Depuis 2018, c’est l’Indice des Prix à la Consommation Harmonisé (IPCH) qui permet de connaître l’augmentation appliquée aux valeurs locatives cadastrales servant à calculer les bases des locaux d’habitation et notamment celles de la taxe foncière bâtie, non bâtie, de la taxe d’habitation résidences secondaires, de la taxe d’enlèvement des ordures ménagères et de la Cotisation Foncière des Entreprises. Cet indice est calculé hors loi de finances.

Si tout à chacun pourrait se réjouir de cette faible progression des impôts locaux, la lecture en est différente pour les budgets des collectivités locales. Les impôts locaux constituent un axe important de  progression des recettes de fonctionnement.

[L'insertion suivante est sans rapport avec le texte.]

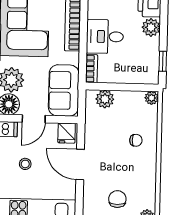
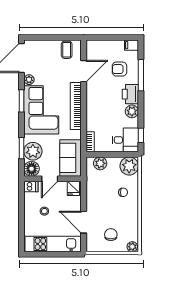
desk: (105, 37) -> (125, 140), moved, turned 180
plant: (152, 98) -> (129, 166), width x1.88, depth x1.88
door: (80, 165) -> (84, 222), moved

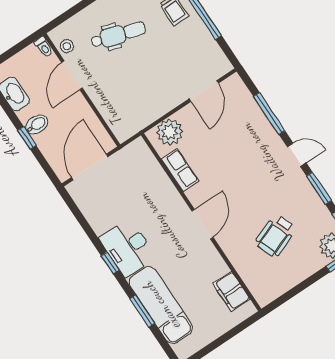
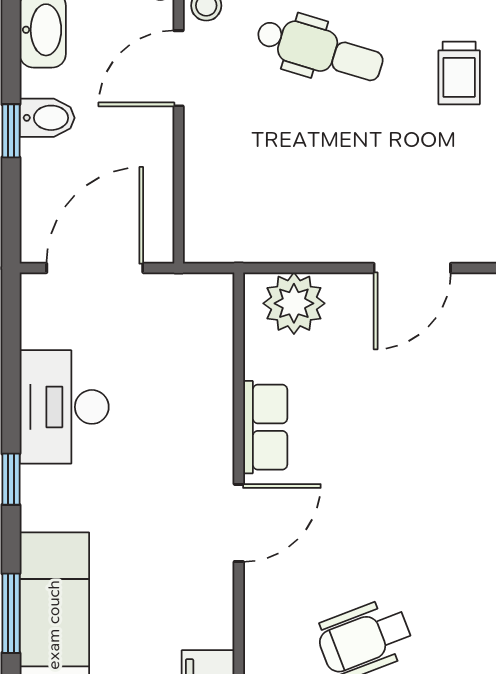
row of seats: (180, 170) -> (265, 427), moved
desk: (128, 248) -> (64, 407), moved

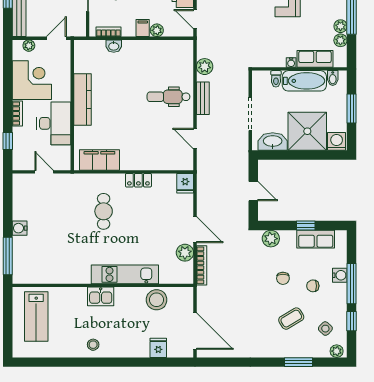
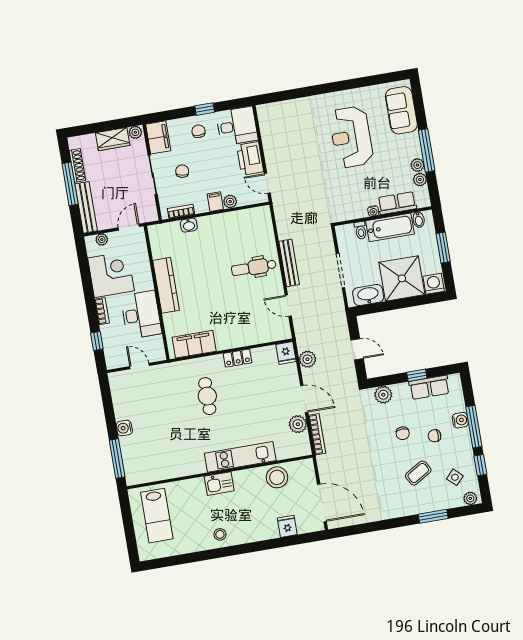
plant: (205, 67) -> (307, 359), moved
bench: (203, 98) -> (289, 263), width x1.36

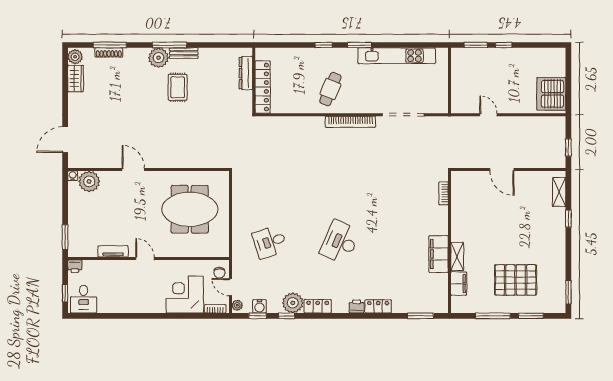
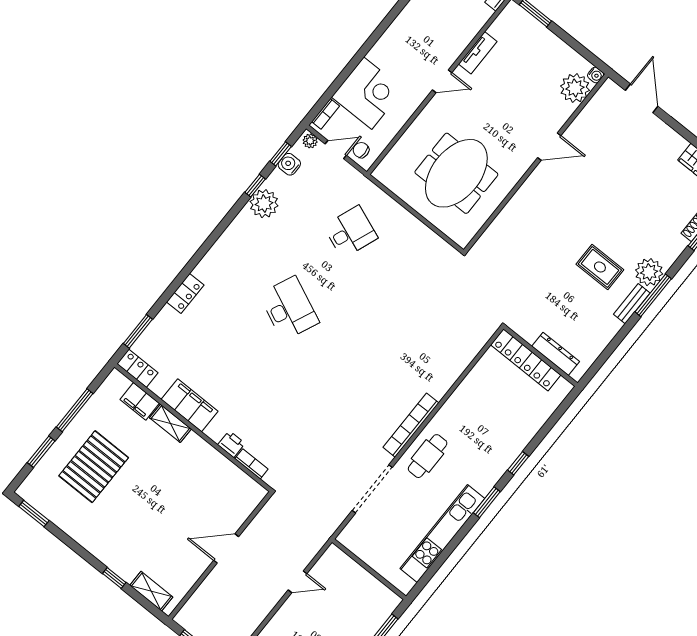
cafe table: (330, 89) -> (428, 456), moved, turned 68
desk: (270, 242) -> (350, 232), turned 39
locker: (318, 306) -> (137, 368), moved, turned -90
printer: (357, 306) -> (231, 444), moved, turned -90

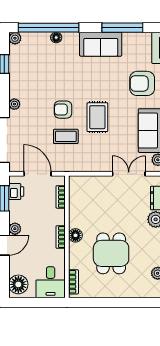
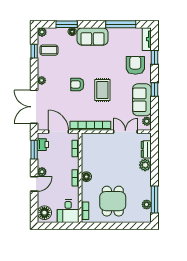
window: (49, 28) -> (67, 24), width x0.47
sofa: (101, 44) -> (93, 36), moved
armchair: (142, 83) -> (135, 65), turned 90
coffee table: (66, 136) -> (49, 50), moved
bookcase: (81, 166) -> (90, 126), added
dining table: (111, 253) -> (113, 201), moved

Après 4 années de revalorisation, plus ou moins dynamique (+3,4% en 2022, +7,1% en 2023, +3,9% en 2024 et +1.7% en 2025), la revalorisation 2026, rendue publique par l’INSEE ce 15 décembre, s’établit donc à nouveau en retrait à  + 0.8%.

Les autres variables d’accroissement de ce produit fiscal reposent sur une éventuelle augmentation des taux, laissée à l’initiative des exécutifs locaux, et/ou l’élargissement des bases par le biais des des constructions nouvelles, des additions de constructions,  des aménagements réalisés… C’est ce point qui était visé par la proposition de la DGFIP de normaliser sur l’ensemble du territoire certains éléments de confort essentiels et incontournables (raccordement à l’eau ; raccordement à l’électricité  ; Chauffage ou climatiseur  ; WC  ;  Lavabo (au moins 1 par salle d’eau) ; Douche ou baignoire (au moins 1 par salle d’eau) ) parfois anormalement absents des bases de données et qui aurait eu pour conséquence une augmentation de la valeur locative des locaux d’habitation concernés de par les modes de calcul existants. L’objectif visé était l’équité fiscale entre propriétaires et l’harmonisation automatique des pratiques déjà entreprises dans un cadre partenarial avec certaines collectivités territoriales. La proposition a créé un tollé auprès des élus mis devant le fait accompli et qui préféraient un vrai travail de fonds sur la remise à plat de l’évaluation effective des valeurs locatives cadastrales. Le gouvernement a donc finalement fait machine arrière sur la mise en oeuvre effective de cette réévaluation partielle automatique.